At lease 25,188 gold coins released by the Reserve Bank of Zimbabwe in 2022 have been sold between July 2022 and January 13 2023, the bank’s Governor has said in a policy statement.
The gold coins were introduced in July 2022 as the government’s solution for people in the country to store value as inflation runs rampant in the economy. Besides being a store of value to stabilize the nation’s tumbling exchange rate, the coins were also an alternative to the US dollar which is in high demand.
Reserve Bank of Zimbabwe 🇿🇼 Governor, John Mangudya, holds a sample of a gold coin at the launch in Harare, Monday, July 25, 2022https://t.co/tPrEJUV3Gi pic.twitter.com/8clZelVKzP
— BitKE (@BitcoinKE) March 16, 2023
Month-on-Month inflation fell from a high of 30.74% in June 2022 to 1.1% in January 2023, the country’s Statistics office said. But the 230% inflation rate remains one of the highest in the world.

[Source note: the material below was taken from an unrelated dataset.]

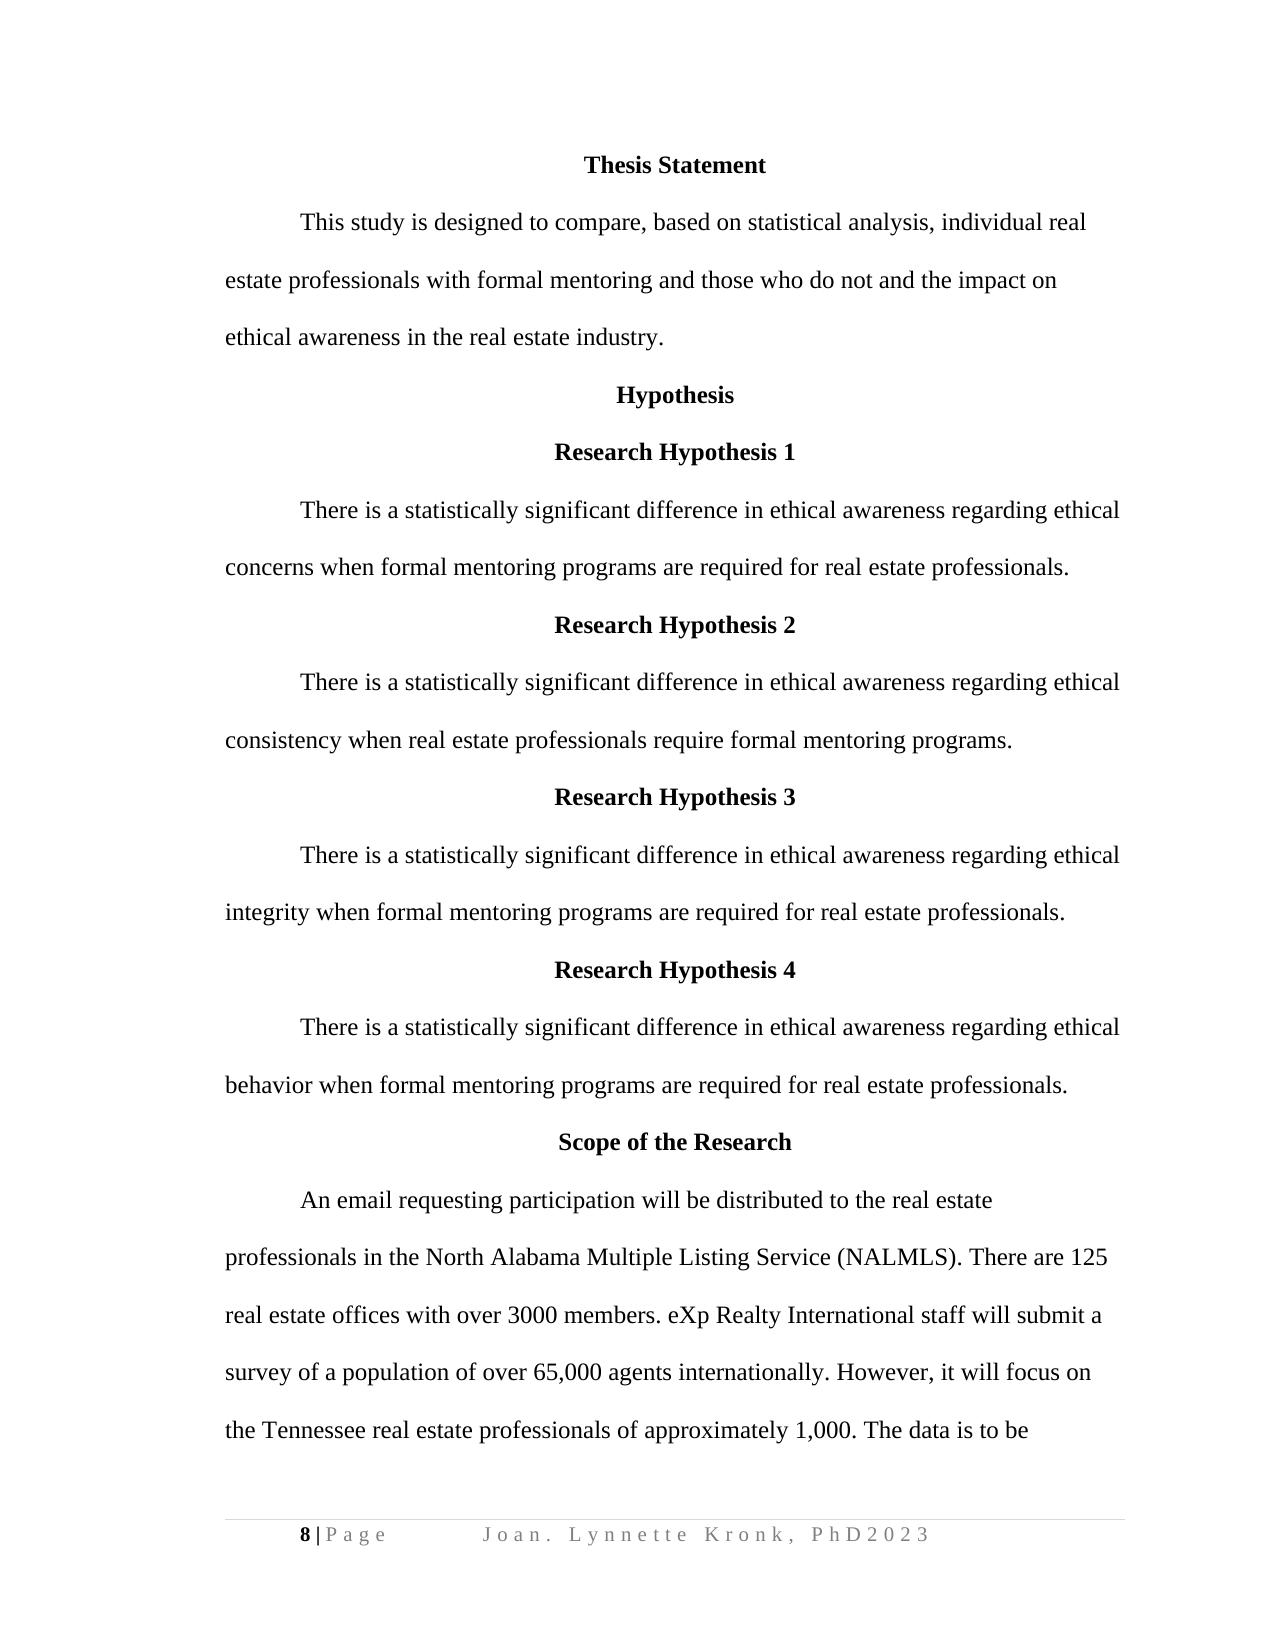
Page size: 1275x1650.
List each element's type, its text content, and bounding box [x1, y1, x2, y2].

🇿🇼Month-on-Month inflation fell from a high of 30.74% in June 2022 to 1.1% in January 2023 since the introduction of gold coins, said the Zimbabwe Statistics office pic.twitter.com/AabEcJgjDz
— BitKE (@BitcoinKE) March 16, 2023
Between July 2022 and January 13, 2023, the Zimbabwean central bank sold 25,188 “Mosi-oa-Tunya” gold coins valued at over $28 million ($20 billion in ZWD), with 84% of the purchases made by corporates and 16% by individuals.
While the coins were initially targeting wealthier customers, lower denomination gold coins introduced in November 2022 ‘accounted for 38% of all sales,’ the bank said.
“The coins have proved to be an effective open market instrument for mopping up excess liquidity in the economy and a retail investment product for preserving value for investable funds,” said the bank’s Governor, John Mangudya.
The coins, which have a 180-day vesting period, along with the high-interest rate policy, helped stabilize inflation and the local currency’s exchange rate versus the US dollar, according to the RBZ Governor.
On the other hand, in September 2022, the International Monetary Fund (IMF) urged Zimbabwe to boost its own gold reserves instead of selling gold coins.
“The sale of gold coins has contributed to withdrawing Zimbabwe dollar liquidity from the market, though it represents an opportunity cost in terms of foregone reserves for the Reserve Bank of Zimbabwe,” according to an IMF spokesperson quoted by Bloomberg.
The bank ‘will continue to avail gold coins on a demand-driven basis as it seeks to promote a savings culture,’ said Governor Mangudya in his 2023 policy statement.